▸ YOUR ASSIGNMENT: Quote the data below word for word, from the line with "Agros : quelle" up to and including the line with "тепърва изграждат своя портфейл, но търсят".

+++ DATA SUPPLIED +++

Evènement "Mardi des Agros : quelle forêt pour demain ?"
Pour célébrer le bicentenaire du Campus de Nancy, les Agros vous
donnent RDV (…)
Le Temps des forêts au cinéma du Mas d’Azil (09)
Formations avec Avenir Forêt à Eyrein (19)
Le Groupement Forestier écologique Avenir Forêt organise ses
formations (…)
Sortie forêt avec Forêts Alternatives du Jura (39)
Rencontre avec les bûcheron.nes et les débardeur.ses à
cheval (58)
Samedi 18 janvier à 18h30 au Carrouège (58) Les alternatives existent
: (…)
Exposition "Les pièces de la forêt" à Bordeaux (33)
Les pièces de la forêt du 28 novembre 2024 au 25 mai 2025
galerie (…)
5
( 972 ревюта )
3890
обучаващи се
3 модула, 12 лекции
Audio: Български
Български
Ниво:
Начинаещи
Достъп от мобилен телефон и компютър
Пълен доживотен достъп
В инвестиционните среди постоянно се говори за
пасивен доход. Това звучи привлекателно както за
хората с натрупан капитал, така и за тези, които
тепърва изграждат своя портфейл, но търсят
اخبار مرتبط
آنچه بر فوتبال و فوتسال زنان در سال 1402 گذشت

+++
+++ DATA SUPPLIED +++

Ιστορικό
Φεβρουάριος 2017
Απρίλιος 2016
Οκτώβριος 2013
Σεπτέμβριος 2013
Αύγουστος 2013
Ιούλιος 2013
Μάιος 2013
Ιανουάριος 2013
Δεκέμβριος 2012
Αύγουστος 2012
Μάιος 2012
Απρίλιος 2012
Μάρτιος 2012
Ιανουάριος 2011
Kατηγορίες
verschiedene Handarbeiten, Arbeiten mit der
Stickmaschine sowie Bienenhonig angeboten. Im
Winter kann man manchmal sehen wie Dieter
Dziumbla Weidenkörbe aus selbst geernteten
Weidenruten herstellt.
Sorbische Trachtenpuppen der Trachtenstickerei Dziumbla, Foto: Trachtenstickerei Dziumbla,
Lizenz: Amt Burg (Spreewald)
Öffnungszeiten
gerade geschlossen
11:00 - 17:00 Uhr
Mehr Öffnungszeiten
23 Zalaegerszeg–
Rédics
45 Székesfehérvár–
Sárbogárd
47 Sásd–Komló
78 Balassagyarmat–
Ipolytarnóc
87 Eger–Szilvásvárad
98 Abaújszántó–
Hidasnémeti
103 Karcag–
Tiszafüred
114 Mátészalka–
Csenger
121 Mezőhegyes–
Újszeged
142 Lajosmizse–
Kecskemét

+++
+++ DATA SUPPLIED +++

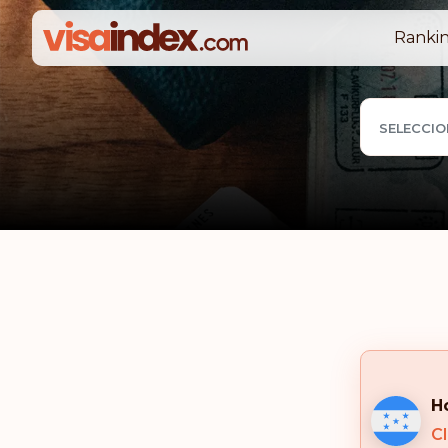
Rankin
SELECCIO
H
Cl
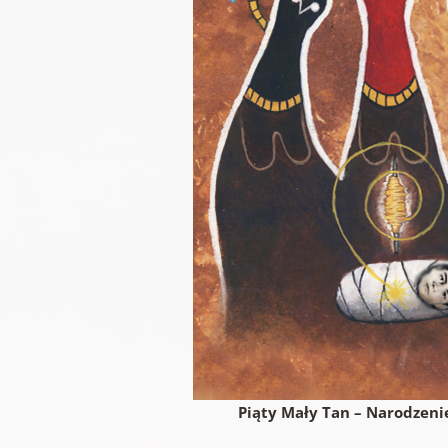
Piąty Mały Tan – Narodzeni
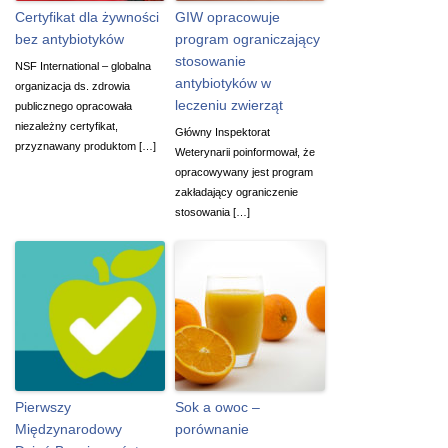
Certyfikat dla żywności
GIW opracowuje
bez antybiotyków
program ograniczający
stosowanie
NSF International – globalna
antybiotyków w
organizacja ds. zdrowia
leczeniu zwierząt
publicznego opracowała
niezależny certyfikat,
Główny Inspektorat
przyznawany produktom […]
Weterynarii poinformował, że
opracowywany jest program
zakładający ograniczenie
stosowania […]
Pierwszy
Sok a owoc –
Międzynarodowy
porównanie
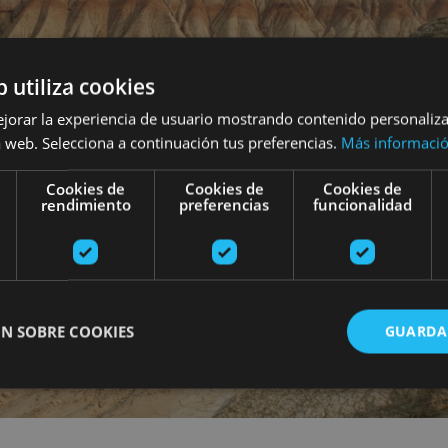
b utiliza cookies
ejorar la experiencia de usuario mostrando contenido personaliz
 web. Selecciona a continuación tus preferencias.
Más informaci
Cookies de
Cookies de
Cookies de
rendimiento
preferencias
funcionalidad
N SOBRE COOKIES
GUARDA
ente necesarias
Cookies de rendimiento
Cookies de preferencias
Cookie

+++

▸ FINISHED TASK:
Evènement "Mardi des Agros : quelle forêt pour demain ?"
Pour célébrer le bicentenaire du Campus de Nancy, les Agros vous
donnent RDV (…)
Le Temps des forêts au cinéma du Mas d’Azil (09)
Formations avec Avenir Forêt à Eyrein (19)
Le Groupement Forestier écologique Avenir Forêt organise ses
formations (…)
Sortie forêt avec Forêts Alternatives du Jura (39)
Rencontre avec les bûcheron.nes et les débardeur.ses à
cheval (58)
Samedi 18 janvier à 18h30 au Carrouège (58) Les alternatives existent
: (…)
Exposition "Les pièces de la forêt" à Bordeaux (33)
Les pièces de la forêt du 28 novembre 2024 au 25 mai 2025
galerie (…)
5
( 972 ревюта )
3890
обучаващи се
3 модула, 12 лекции
Audio: Български
Български
Ниво:
Начинаещи
Достъп от мобилен телефон и компютър
Пълен доживотен достъп
В инвестиционните среди постоянно се говори за
пасивен доход. Това звучи привлекателно както за
хората с натрупан капитал, така и за тези, които
тепърва изграждат своя портфейл, но търсят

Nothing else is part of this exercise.